When you differentiate $$\begin{pmatrix}u\\v\end{pmatrix}=\begin{pmatrix}\cos(t)& -\sin(t)\\ -\sin(t)& -\cos(t)\end{pmatrix}\begin{pmatrix}x\\y\end{pmatrix}$$
You must also differentiate the $\sin$ and $\cos$, for example $$u=\cos(t) x - \sin(t) y$$ leads to $$\dot{u}=\cos(t) \dot{x} -\sin(t) \dot{y} -\sin(t) x -\cos(t) y.$$
On a side note, are you sure of the transformation ?

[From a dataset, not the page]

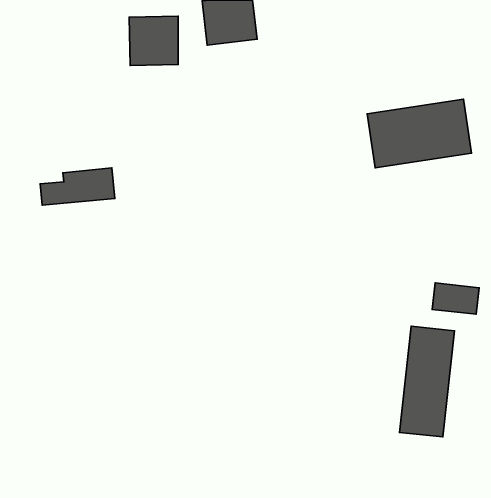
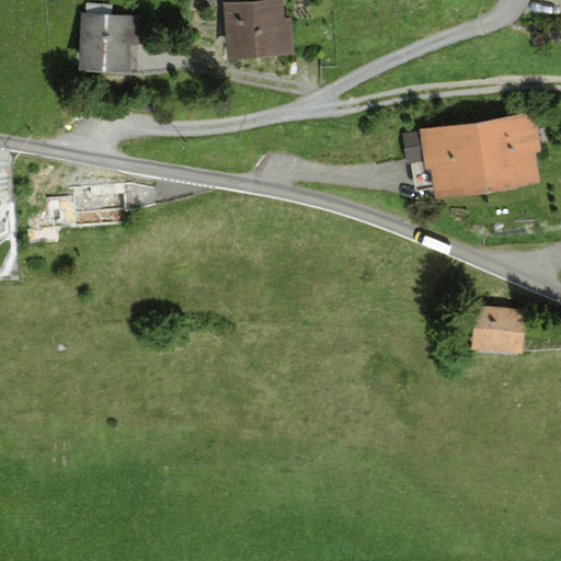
building: [129,16,178,65] -> [82,13,137,68]
building: [399,326,455,437] -> none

The goal of such transform is to obtain $\dot{u}=\dot{v}=0$ in the case $\alpha=0$.
As in the case $\alpha=0$ the solution is of the form
\begin{equation*} \begin{pmatrix}x \\ y \end{pmatrix} = \begin{pmatrix}\cos(t) & \sin(t) \\- \sin(t)& \cos(t) \end{pmatrix} \begin{pmatrix}x_0 \\ y_0 \end{pmatrix} \end{equation*}
so we obtain \begin{equation*} \begin{pmatrix}u \\ v \end{pmatrix} = \begin{pmatrix}\cos(t)²-\sin(t)^2 & -2 \cos(t)\sin(t) \\-2 \cos(t)\sin(t)& \sin(t)^2-\cos(t)^2 \end{pmatrix} \begin{pmatrix}x_0 \\ y_0 \end{pmatrix} \end{equation*} which is not a constant.
As in the method of the variation of parameters the change of variables should be \begin{equation*} \begin{pmatrix}x \\ y \end{pmatrix} = \begin{pmatrix}\cos(t) & \sin(t) \\- \sin(t)& \cos(t) \end{pmatrix} \begin{pmatrix}u \\ v \end{pmatrix} \end{equation*} i.e \begin{equation*} \begin{pmatrix}u \\ v \end{pmatrix} = \begin{pmatrix}\cos(t) & \sin(t) \\- \sin(t)& \cos(t) \end{pmatrix}^{-1} \begin{pmatrix}x \\ y \end{pmatrix}=\begin{pmatrix}\cos(t) & -\sin(t) \\ \sin(t)& \cos(t) \end{pmatrix} \begin{pmatrix}x \\ y \end{pmatrix}. \end{equation*}
We obtain in this case $$\dot{u}=-\sin(t) x +\cos(t) \dot{x} -\cos(t) y -\sin(t) \dot{y}$$ and using the equation $$\dot{u}=-\sin(t) x +\cos(t) (y-\alpha \Phi(x)) -\cos(t) y -\sin(t) (-x)=0-\alpha \cos(t) \Phi(x)$$